Resultado até agora: teto balançando mais e gatilho quase acionado para a renovação do auxílio, com a queda de popularidade de Bolsonaro pelo desastre na condução da pandemia.

A equipe econômica tenta segurar até março a pressão. Mas tem gente graúda que aposta alto que o ministro vai fazer do limão uma limonada e aceitará a nova rodada, com a condicionante de que o Congresso aprove em um mês uma PEC com medidas de ajuste. Até lá, Guedes vai segurando a pressão com a promessa da sua ciranda econômica: antecipação de 13.º salário e abono, liberação de FGTS, adiamento de impostos...

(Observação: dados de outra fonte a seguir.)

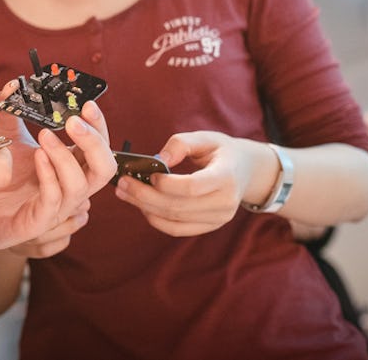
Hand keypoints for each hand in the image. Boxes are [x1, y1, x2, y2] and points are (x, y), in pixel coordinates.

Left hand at [0, 96, 113, 254]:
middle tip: (73, 121)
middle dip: (94, 143)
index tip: (86, 104)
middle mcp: (70, 187)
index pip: (99, 147)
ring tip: (45, 136)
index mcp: (71, 165)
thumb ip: (10, 112)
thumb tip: (12, 85)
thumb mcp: (6, 138)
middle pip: (104, 168)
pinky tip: (37, 156)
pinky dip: (49, 175)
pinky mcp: (38, 222)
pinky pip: (54, 200)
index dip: (98, 127)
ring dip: (65, 157)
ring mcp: (58, 207)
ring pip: (80, 185)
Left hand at [114, 131, 262, 237]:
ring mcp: (218, 219)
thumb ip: (181, 144)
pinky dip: (155, 219)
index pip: (193, 187)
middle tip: (121, 184)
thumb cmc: (221, 151)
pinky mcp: (209, 227)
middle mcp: (225, 203)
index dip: (167, 184)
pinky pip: (177, 229)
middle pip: (178, 207)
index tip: (149, 174)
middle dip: (144, 196)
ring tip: (124, 193)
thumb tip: (158, 160)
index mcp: (226, 177)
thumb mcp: (206, 138)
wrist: (245, 171)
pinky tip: (141, 205)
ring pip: (174, 220)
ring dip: (145, 208)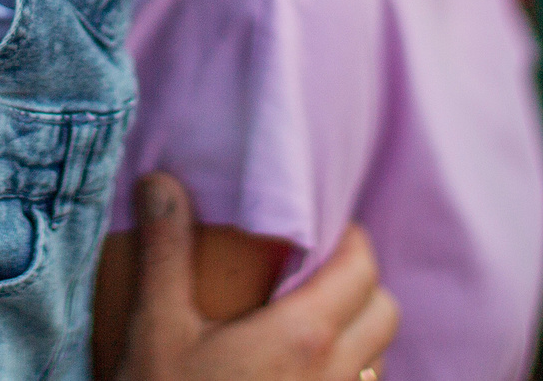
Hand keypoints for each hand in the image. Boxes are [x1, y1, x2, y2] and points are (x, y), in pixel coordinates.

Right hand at [119, 175, 397, 380]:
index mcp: (303, 336)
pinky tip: (299, 378)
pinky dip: (346, 378)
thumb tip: (161, 181)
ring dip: (357, 337)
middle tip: (318, 274)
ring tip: (311, 327)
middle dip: (361, 286)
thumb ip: (166, 251)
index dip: (352, 241)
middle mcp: (334, 376)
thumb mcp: (157, 329)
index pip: (362, 269)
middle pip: (385, 313)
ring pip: (377, 362)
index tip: (326, 231)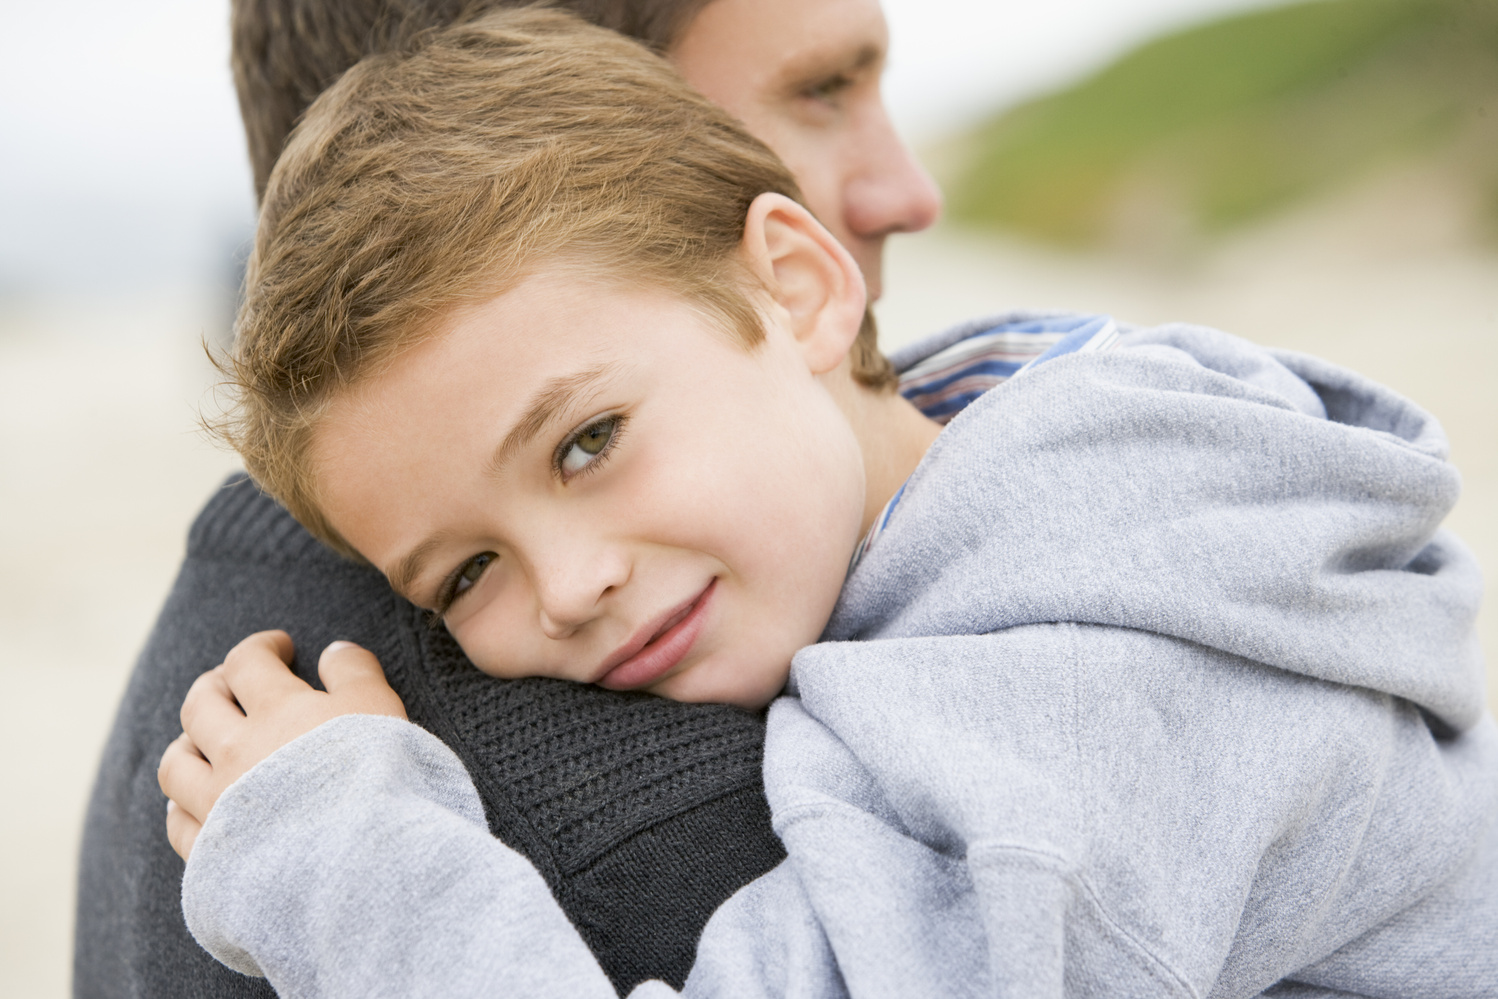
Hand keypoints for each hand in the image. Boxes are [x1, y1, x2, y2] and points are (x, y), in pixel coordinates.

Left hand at [157, 630, 406, 859]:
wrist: (362, 861)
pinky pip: (179, 822)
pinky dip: (182, 805)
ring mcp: (218, 803)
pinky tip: (195, 803)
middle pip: (201, 704)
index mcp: (278, 709)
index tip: (279, 647)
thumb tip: (333, 650)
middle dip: (216, 684)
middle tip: (235, 684)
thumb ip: (356, 672)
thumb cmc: (377, 779)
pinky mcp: (213, 852)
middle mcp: (236, 751)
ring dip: (187, 742)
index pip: (249, 661)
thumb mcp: (381, 709)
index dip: (262, 646)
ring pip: (176, 763)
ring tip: (205, 740)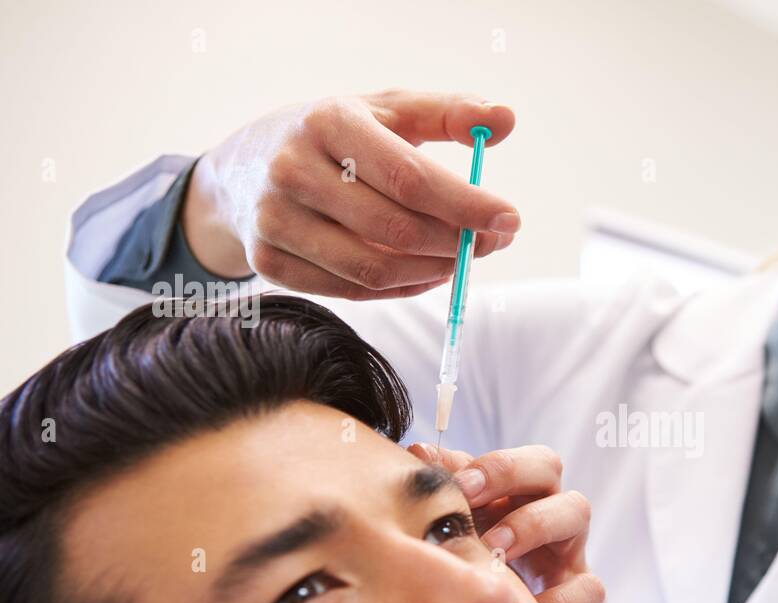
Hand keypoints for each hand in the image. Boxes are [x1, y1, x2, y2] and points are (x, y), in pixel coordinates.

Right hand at [184, 90, 520, 299]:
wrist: (244, 168)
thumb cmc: (335, 137)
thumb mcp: (386, 111)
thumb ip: (449, 113)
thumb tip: (507, 119)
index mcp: (327, 122)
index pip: (409, 177)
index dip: (466, 205)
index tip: (509, 218)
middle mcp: (293, 170)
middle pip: (396, 230)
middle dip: (456, 243)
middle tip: (491, 241)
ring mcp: (275, 221)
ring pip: (374, 271)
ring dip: (433, 272)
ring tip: (460, 257)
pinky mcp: (269, 262)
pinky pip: (352, 292)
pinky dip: (401, 288)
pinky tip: (425, 271)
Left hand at [408, 442, 645, 602]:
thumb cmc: (501, 577)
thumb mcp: (474, 538)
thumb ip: (452, 499)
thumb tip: (419, 451)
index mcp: (519, 495)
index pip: (512, 456)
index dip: (485, 463)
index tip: (450, 481)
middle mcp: (550, 511)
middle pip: (547, 465)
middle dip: (506, 472)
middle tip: (467, 494)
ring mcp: (573, 551)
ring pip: (575, 511)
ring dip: (532, 524)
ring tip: (494, 550)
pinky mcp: (588, 596)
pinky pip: (587, 588)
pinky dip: (556, 600)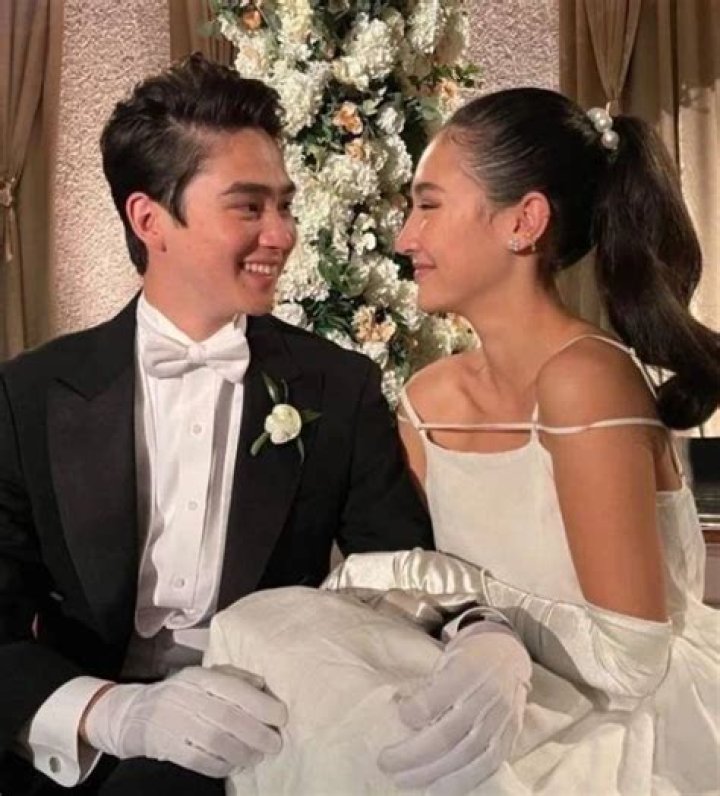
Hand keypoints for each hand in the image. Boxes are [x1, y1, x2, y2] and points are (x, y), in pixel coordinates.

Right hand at [83, 665, 286, 777]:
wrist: (133, 713)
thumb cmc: (181, 693)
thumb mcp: (203, 677)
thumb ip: (233, 678)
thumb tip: (263, 685)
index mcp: (199, 676)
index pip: (234, 689)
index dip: (261, 704)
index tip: (281, 717)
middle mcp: (187, 696)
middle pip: (228, 718)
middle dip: (257, 734)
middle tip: (276, 744)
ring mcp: (173, 722)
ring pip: (215, 742)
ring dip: (243, 753)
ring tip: (258, 757)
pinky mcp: (165, 746)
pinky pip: (198, 760)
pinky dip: (220, 766)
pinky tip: (234, 766)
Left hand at [378, 624, 531, 794]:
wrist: (509, 652)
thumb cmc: (469, 656)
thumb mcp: (446, 658)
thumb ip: (430, 686)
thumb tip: (404, 714)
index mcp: (469, 669)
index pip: (439, 697)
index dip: (416, 711)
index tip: (399, 715)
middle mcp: (487, 695)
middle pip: (449, 733)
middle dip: (413, 753)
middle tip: (386, 762)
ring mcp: (501, 719)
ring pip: (466, 754)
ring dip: (433, 773)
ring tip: (405, 780)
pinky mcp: (510, 736)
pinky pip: (488, 765)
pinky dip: (462, 780)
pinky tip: (438, 788)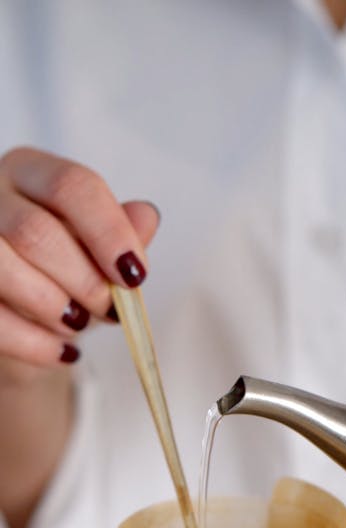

Parlamentares podem até dizer que está tudo normal. Mas tem candidato vendendo como vantagem a promessa eleitoral de que “promessa com ele é cumprida”. Nenhum deles escapa da metamorfose ambulante de Raul Seixas. Tudo isso no caldeirão do impeachment. 

Com essa ciranda disforme, será trabalhoso dar rumo para a pauta econômica depois das eleições, porque ninguém sabe direito que bicho sairá dali. Será que é um jacaré?